A comprehensive study on the impact of Gd substitution on structural, optical and magnetic properties of ZnO nanocrystals

Abstract We report here the impact of Gd substitution on structural, optical, photoluminescence and magnetic properties of Zn1-xGdxO (x=0.02-0.10) nanocrystals. Rietveld refinement of PXRD patterns, SAED and FTIR analysis revealed that Zn1-xGdxO nanoparticles crystallize in single phase wurtzite type hexagonal symmetry. HRTEM & SEM analysis confirmed good crystallinity of Zn1-xGdxO nanocrystals with a wide size distribution in 10-40 nm range. Concentration of Gd3+ ions at the Zn site causes a systematic reduction in the average crystallite size of Zn1-xGdxO nanocrystals.
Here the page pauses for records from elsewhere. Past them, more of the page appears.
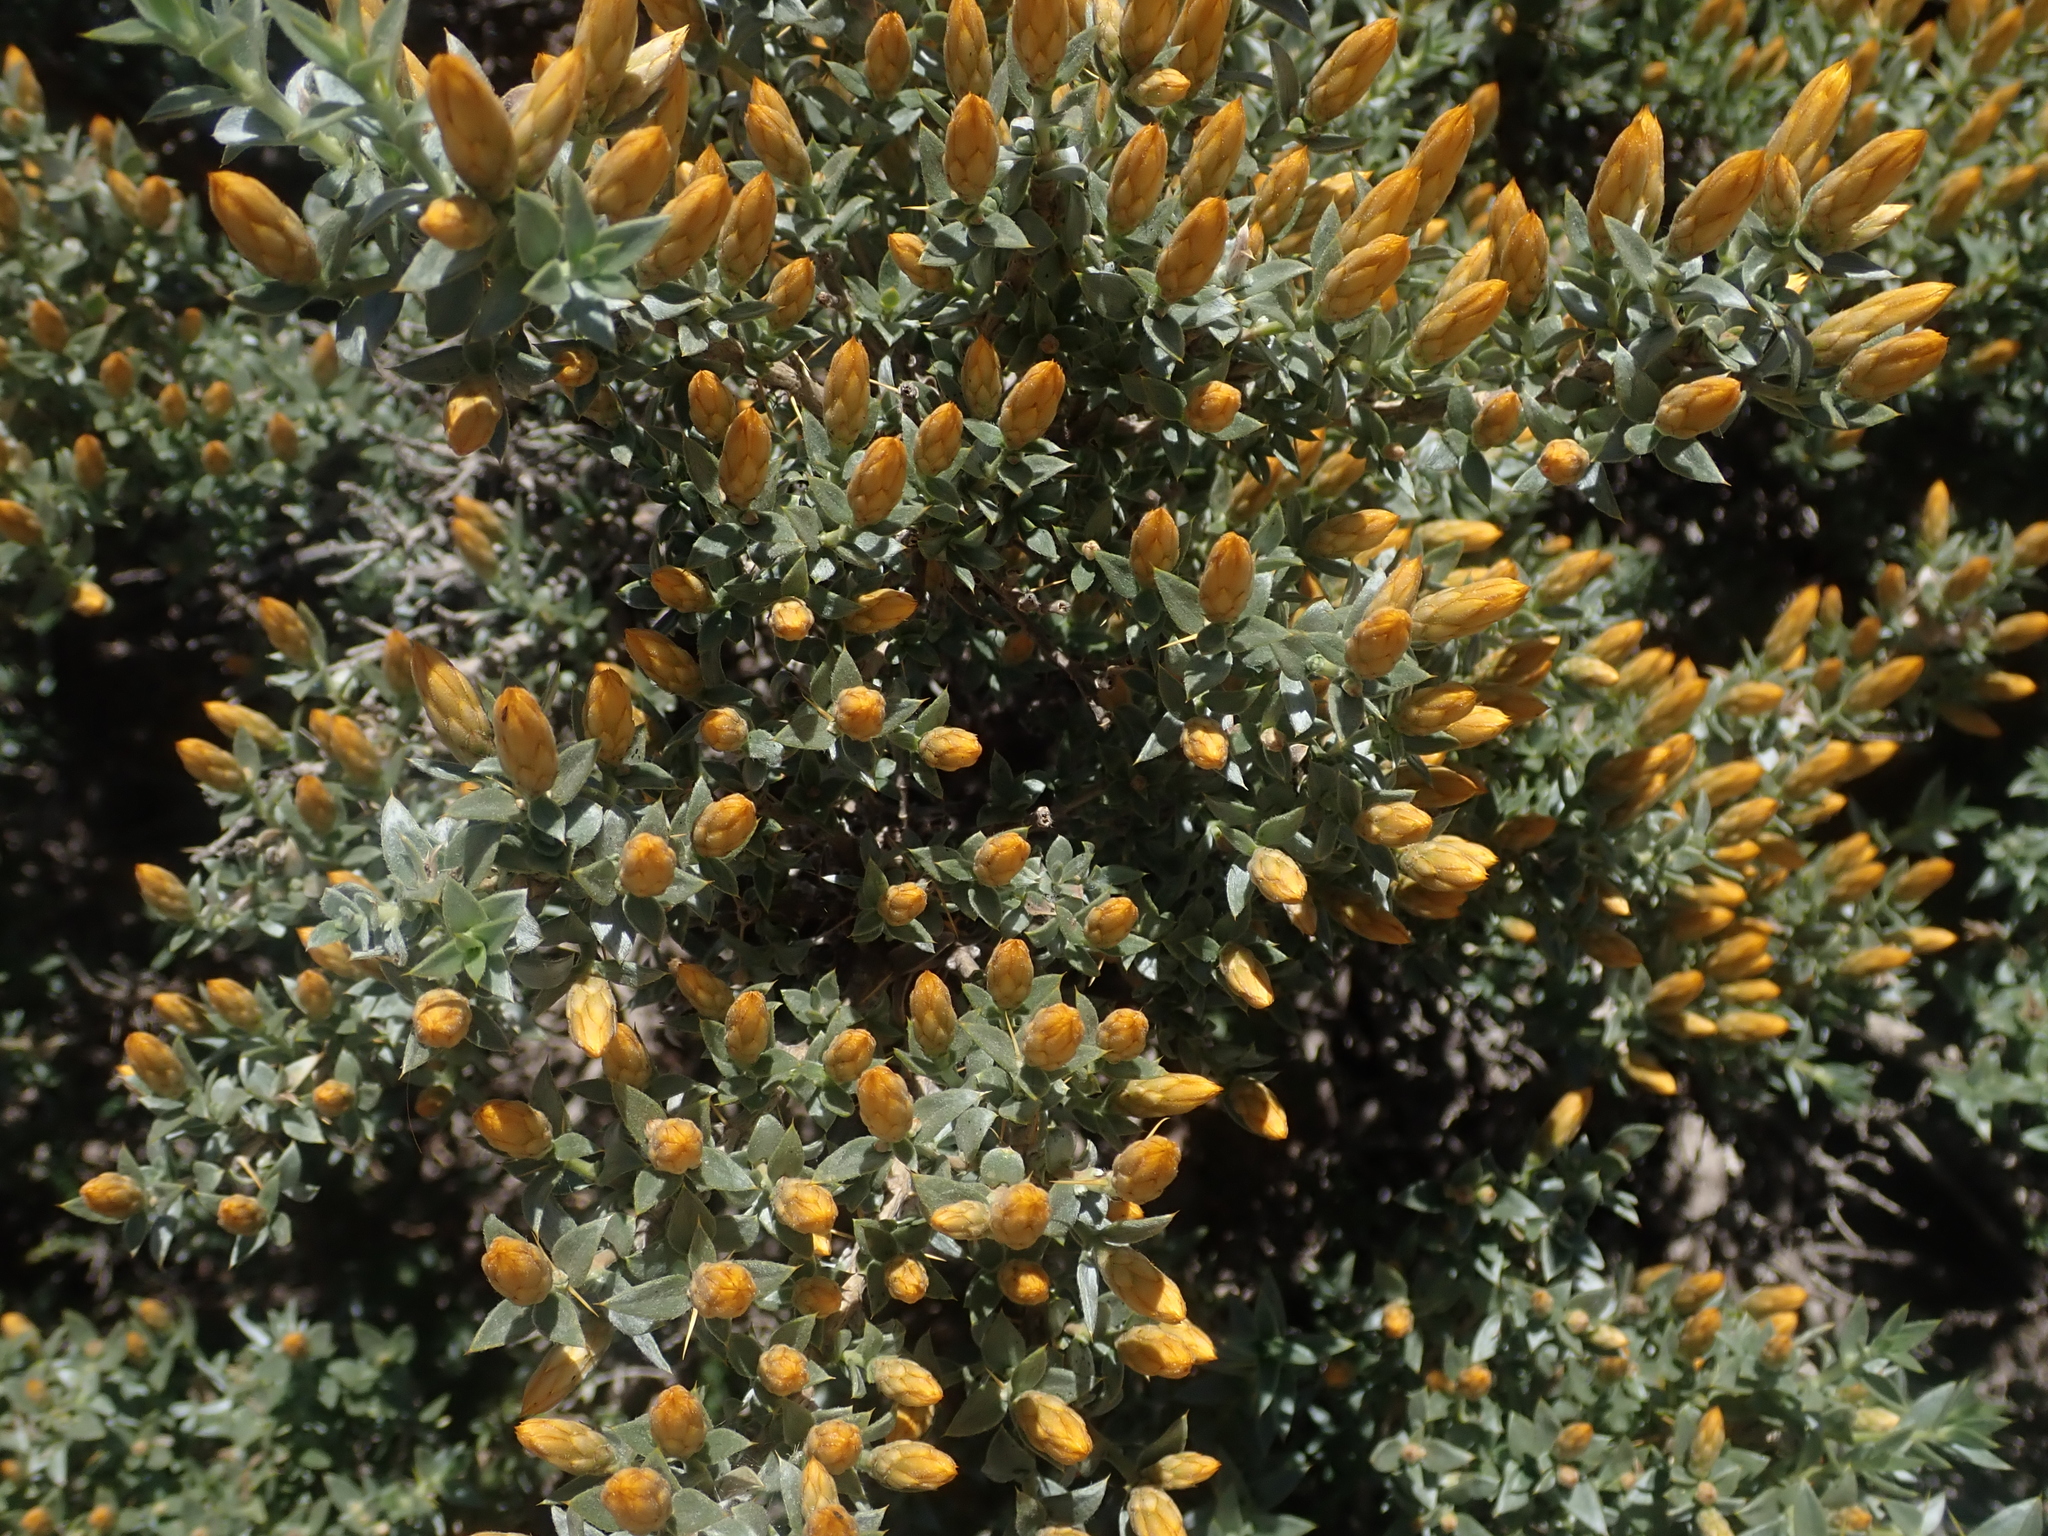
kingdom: Plantae
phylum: Tracheophyta
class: Magnoliopsida
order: Asterales
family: Asteraceae
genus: Chuquiraga
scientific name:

UV-Vis-NIR and photoluminescence spectroscopic studies showed decrement in band gap energy and suppression of UV emission (391-416 nm) with Gd concentration in Zn1-xGdxO. Analysis of the visible band emission spectra demonstrated that 325 nm photoexcited Zn1-xGdxO nanocrystals emit light in the orange-red region due to formation of complex defects in the ZnO lattice. M-H curves of 2% and 4% Gd doped ZnO nanocrystals recorded at 300 K showed thin ferromagnetic hysteresis loop (almost equal Mr=~1.8memu/g and Hc=~210 & ~136 Oe for 2% and 4% Gd doped ZnO respectively) at lower magnetic fields but in the high field range, the magnetization responded linearly with the applied magnetic fields and, thus establishes coexistence of paramagnetic and weak ferromagnetic ordering in 2% and 4% Gd substituted ZnO nanocrystals. The higher 6%, 8% and 10% Gd substituted ZnO nanocrystals are found to be paramagnetic at 300 K. At 5 K, all the samples showed S-shaped M-H curves with negligible coercivity & retentivity and the magnetization monotonically incremented (5-25 emu/g) with increasing Gd concentration in ZnO. Superparamagnetic clusters and antiferromagnetic states coexist in Zn1-xGdxO nanocrystals at 5 K. Magnetic and optical properties of Zn1-xGdxO nanocrystals are suitable for magneto-optoelectronic applications.